Turecek Peter L, Abbühl Brigitt, Tangada Srilatha D, Chapman Miranda, Gritsch Herbert, Rottensteiner Hanspeter, Schrenk Gerald, Mitterer Artur, Dietrich Barbara, Höllriegl Werner, Schiviz Alexandra, Horling Frank, Reipert Birgit M, Muchitsch Eva-Maria, Pavlova Borislava G, Scheiflinger Friedrich
Baxter Innovations GmbH, Vienna, Austria.
Expert Rev Clin Pharmacol. 2015 Mar;8(2):163-77. doi: 10.1586/17512433.2015.1011126. Epub 2015 Feb 8.
Nonacog gamma is a new recombinant factor IX to treat factor IX deficiency. It is indicated for control of bleeding episodes, perioperative management and routine prophylaxis to prevent or reduce the frequency of bleeding episodes in adults and children with hemophilia B. Nonacog gamma was first approved in the USA in June 2013 under the trade name RIXUBIS followed by market approvals in Australia and the EU in 2014, and marketing authorization decision is pending in Japan.
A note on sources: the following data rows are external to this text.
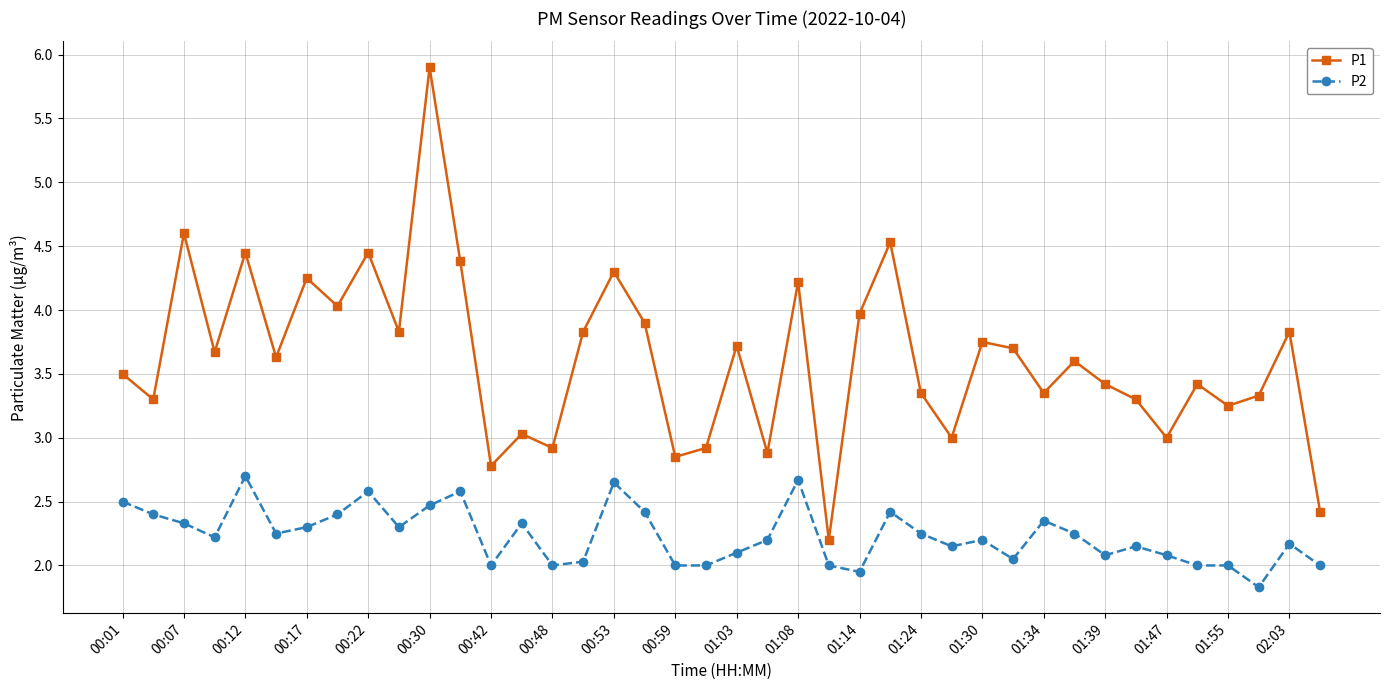

Which series has the widest spread of values?

P1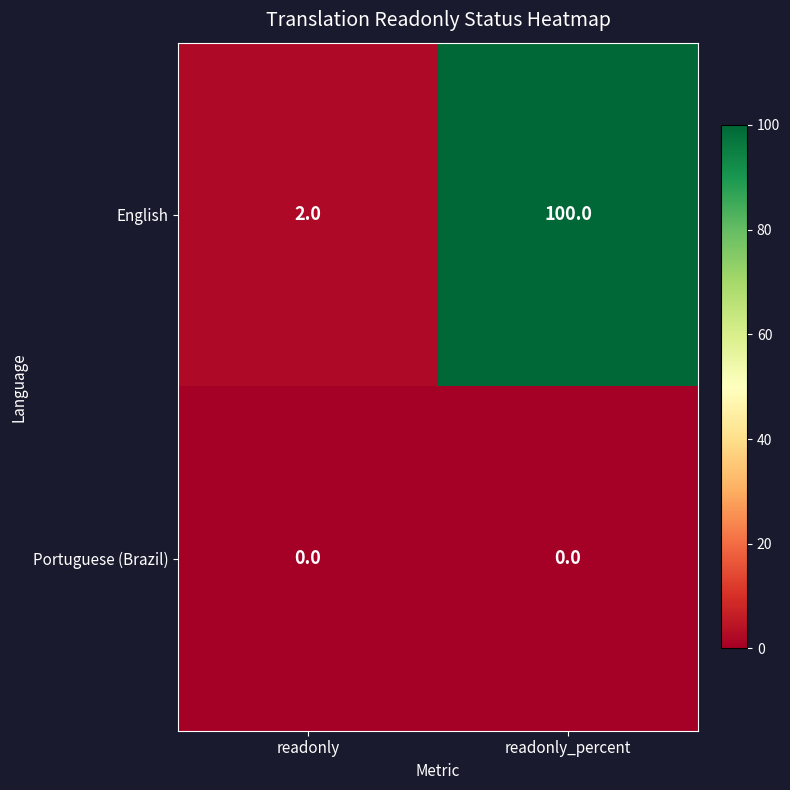

What is the spread (max minus min) of values at readonly?

2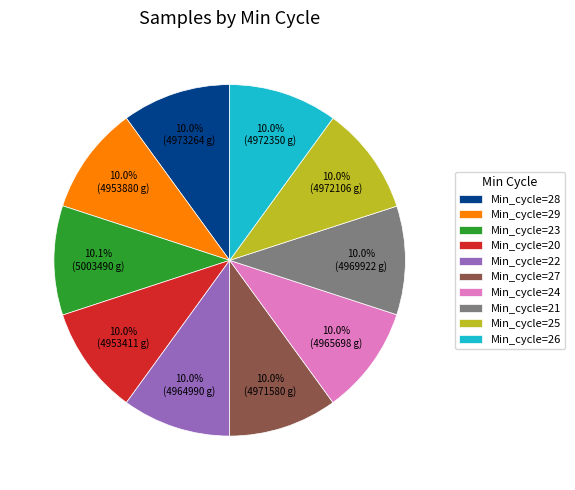

Approximately how many times larger is the value at Min_cycle=20 compared to Min_cycle=24?

1.0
Nonacog gamma is derived from a recombinant Chinese hamster ovary cell line using a state of the art biotechnological manufacturing process. Recombinant factor IX is produced by Baxter's protein-free fermentation technology, which was first developed for ADVATE. The product is purified and formulated in the absence of any human or animal-derived protein. Nonacog gamma was characterized both in comprehensive in vitro and in vivo non-clinical studies as well as in an extensive clinical trial program.
诺那凝血素γ是一种用于治疗IX因子缺乏症的新型重组IX因子。它适用于控制出血发作、围手术期管理以及进行常规预防,以防止或减少B型血友病成人和儿童出血发作的频率。诺那凝血素γ于2013年6月在美国首次获批,商品名为瑞舒比(RIXUBIS),随后于2014年在澳大利亚和欧盟获得市场批准,目前在日本的上市许可决定正在审批中。诺那凝血素γ源自一株重组中国仓鼠卵巢细胞系,采用了先进的生物技术制造工艺。重组IX因子由百特公司的无蛋白发酵技术生产,该技术最初是为阿地凝血素(ADVATE)开发的。该产品在无任何人类或动物源蛋白的情况下进行纯化和配制。诺那凝血素γ在全面的体外和体内非临床研究以及广泛的临床试验项目中均有特性描述。